I'm a very picky mystery reader. I loved Elizabeth George's Inspector Linley series, until she completely lost it -- really, the woman's writing ability fell off a cliff somewhere. I like, although a little less with every new book, Deborah Crombie's Duncan Kincaid/Gemma James series. I loved all of Ngaoi Marsh and Dorothy Sayers (Lord Peter!). Is there a theme here? Is the Pope Catholic? Mystery + a charming, sardonic, pretending-to-not-care detective + a tough, smart, superficially-disinterested-but really-madly-in-love-romantic interest = bingo! I like the mystery to be just as much about will-they-won't-they as it is about will-he-solve-the-crime.
The interesting locales, like Venice or Sicily or the backwoods (backfjiords?) of Norway don't really grab me. Put it in England, please. Preferably London, please. Country houses are nice, especially if there's a rose garden and a nearby Vicar. (This is so making me want to go and re-read Sayers, start to finish).

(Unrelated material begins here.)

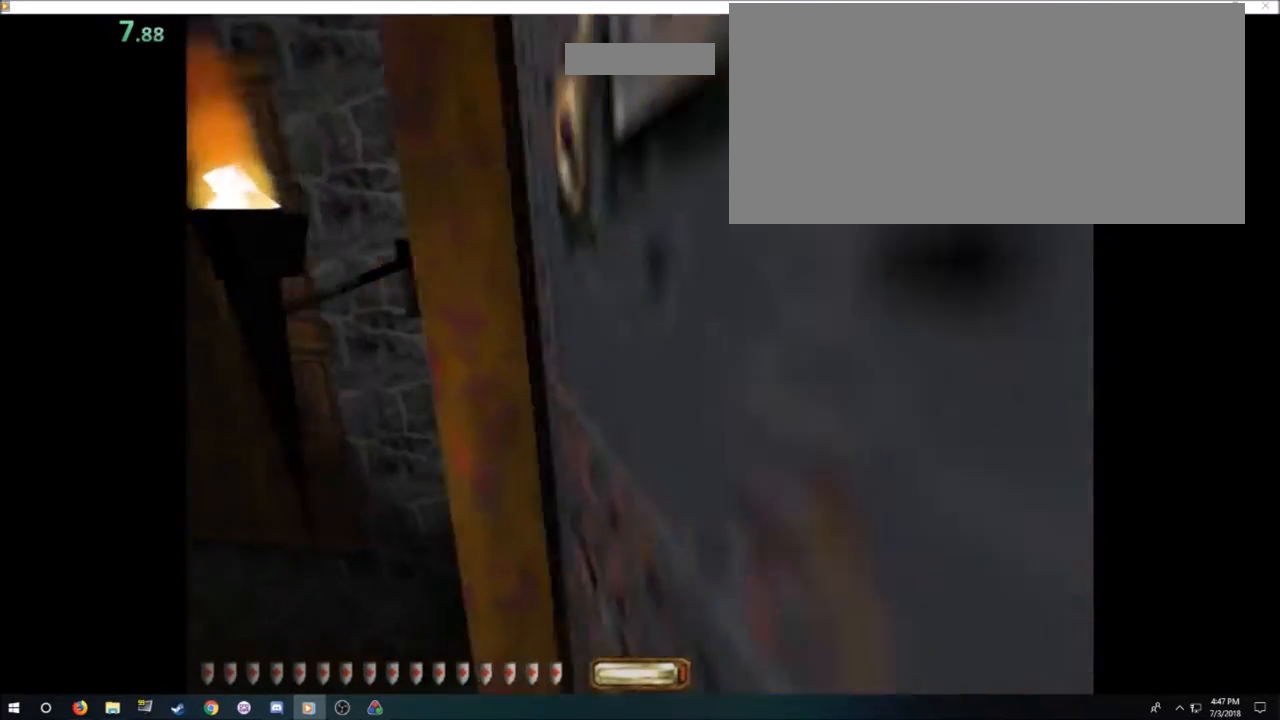
{"keys": ["e"], "mouse": [], "events": []}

But I keep trying. This week's attempt to find a new mystery writer was another look at Kate Atkinson, whose Life After Life was so wonderful. But Case Histories (#21) was just middling, the kind of book that's interesting enough while you're reading it, but almost instantly forgettable, as if the words and lines just slid right off the page and out of your brain. Case Histories is the first in Atkinson's series of four (to date) Jackson Brodie mysteries, all of which have been adapted by the BBC starring Jason Isaacs (Lucius Malfoy!) as Brodie.
Lucius Malfoy as Jackson Brodie? |
I enjoyed reading it just enough to maybe give book number two in the series a shot. But I think I'll go find my old Ngaoi Marsh first.